Это было очень классно – лежать в огромном джакузи, в прекрасно отремонтированной, идеально надраенной ванной комнате – и мечтать, мечтать, мечтать. И никто не отрывает тебя от этого увлекательнейшего из процессов воплями, криками: «Папа, писать хочу, пусти!», «Папа, я сейчас укакаюсь!». Не слышать ничего этого, не нюхать. Не напрягаться. Никаких этих Леськиных: «Не кури в ванной!» И вообще – никакой Леськи и никаких детей! Нет-нет, пусть они будут. Он их любит. Сильно. Но пусть их не будет конкретно тут, рядом с ним. И не только конкретно тут, а нигде пусть их не будет конкретно рядом с ним, конкретным Соколовым. Пусть они будут где-то там, отдельно от него, и пусть у них всё будет хорошо, сыто и богато! И он, в конце концов, имеет право на покой и на свет! И на несение этого света и покоя другим! Учить по-любому легче, чем учиться. Только – тсс! – никому, Семён Петрович, что ты таки об этом знаешь.

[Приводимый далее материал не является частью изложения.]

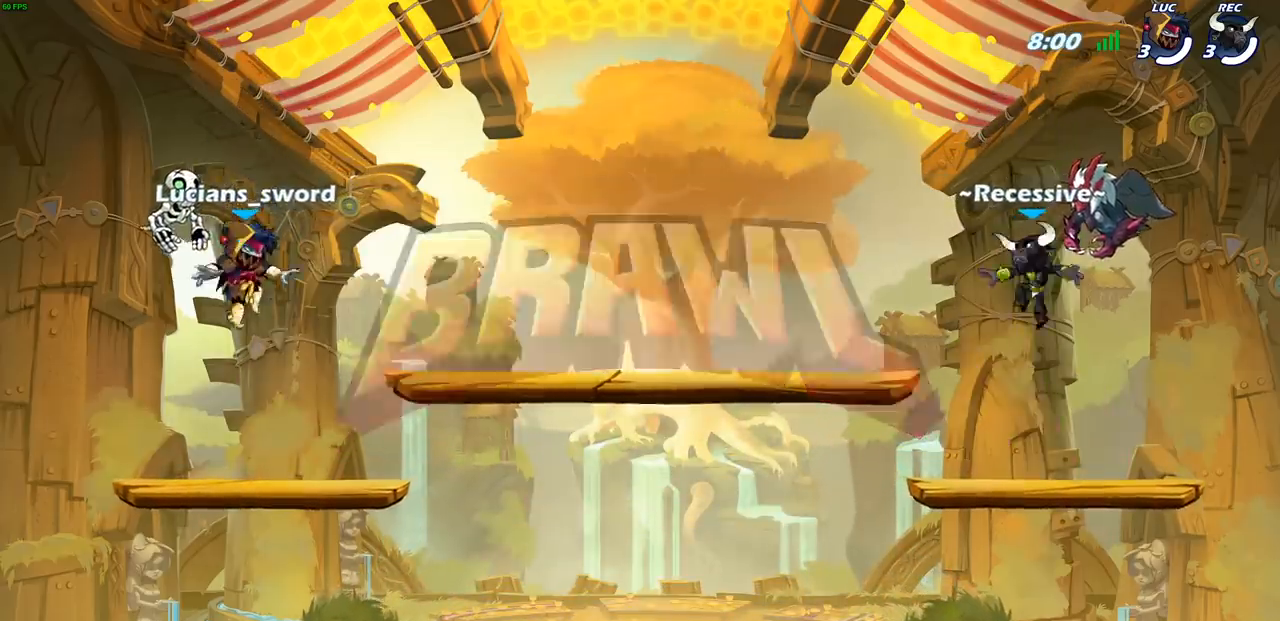
{"buttons": ["SELECT"], "left_stick": "center", "events": []}
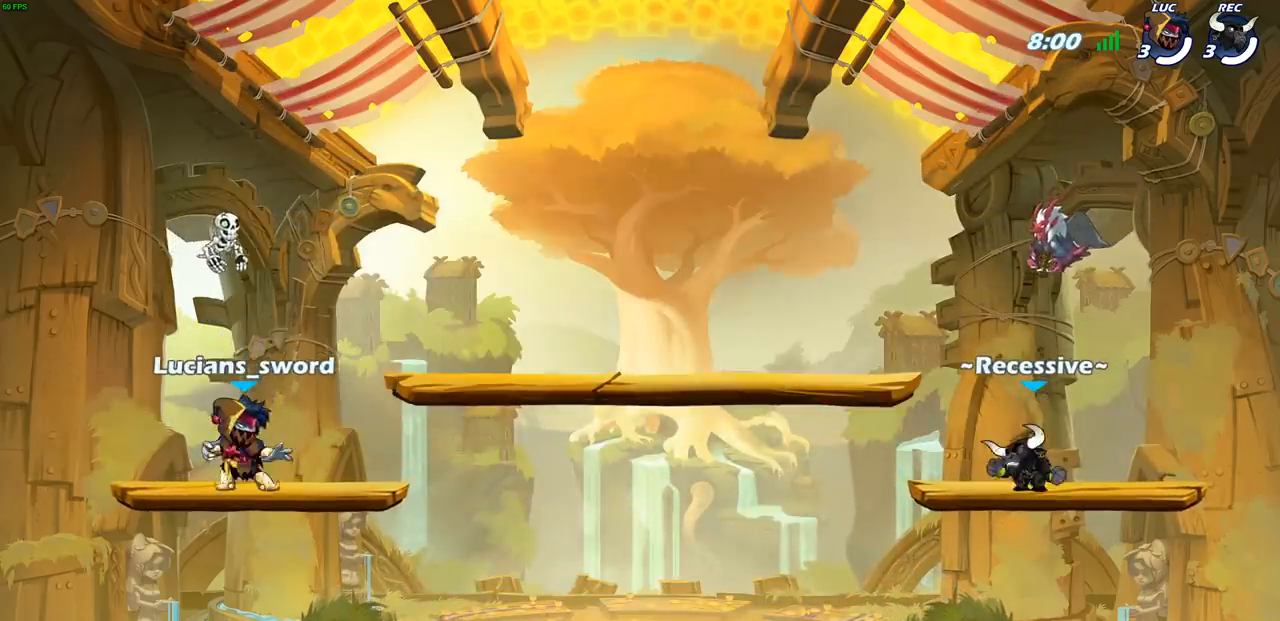
{"buttons": [], "left_stick": "center", "events": [[367, "SELECT", "up"]]}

Настроение заметно улучшилось. Соколов перевернулся на пузо, побулькал, пофыркал. И подумал, что было бы неплохо заказать кофе прямо в номер. Прямо в ванную комнату. Чёрт! Это же не номер, а квартира хозяйки гостевого дома. Ну так тем более! Почему он не может заказать себе чашечку кофе прямо в хозяйскую квартиру? Просто обязан на правах личного гостя персональных покоев хозяйки!
Сеня волевым усилием вырвал себя из ванны. Завернулся в приготовленный ему Маргаритой Павловной свежий махровый халат. Не то что дома!.. Ну их, ну их! Чур, чур, чур! И пошёл к телефону. По дороге краем глаза увидав в открытую дверь лежащего на своей кровати Василия Николаевича. Вчера, во время банкета в честь Маргариты Павловны, Соколов почти сдружился с этим классным дядькой! Вот уж кто, в отличие от Северного, умеет слушать! Вот кто не перебивает, не спорит, а только поддакивает, печально качая головой! Идеальный собеседник. Соколову хотелось сделать мужику что-нибудь приятное.
– Хотите кофе? – благодушно поинтересовался Семён Петрович, чуть просунувшись в приоткрытую дверь. – И граммов по сто за ещё одно наступившее утро! Прекрасное, ничейное, для всех нас просто так, ни за что, безо всяких кредитов наступившее утро!
Сеню уже распирало нести свет мудрости в массы. Отчего бы не откатать на муже хозяйки? Он, Соколов, неплохо за эти годы поднабрался у Северного навыкам художественного свиста и уже практически отполировал их до искусства убедительного аргументированного красноречия. Но Василий Николаевич не ответил. Семён Петрович присмотрелся чуть пристальнее. Ему кажется, или экскурсий грудной клетки… Да нет! Ну просто человек спит глубоко. Устал. Выпил вчера крепко и устал. А Соколову тут чёрт знает что чудится.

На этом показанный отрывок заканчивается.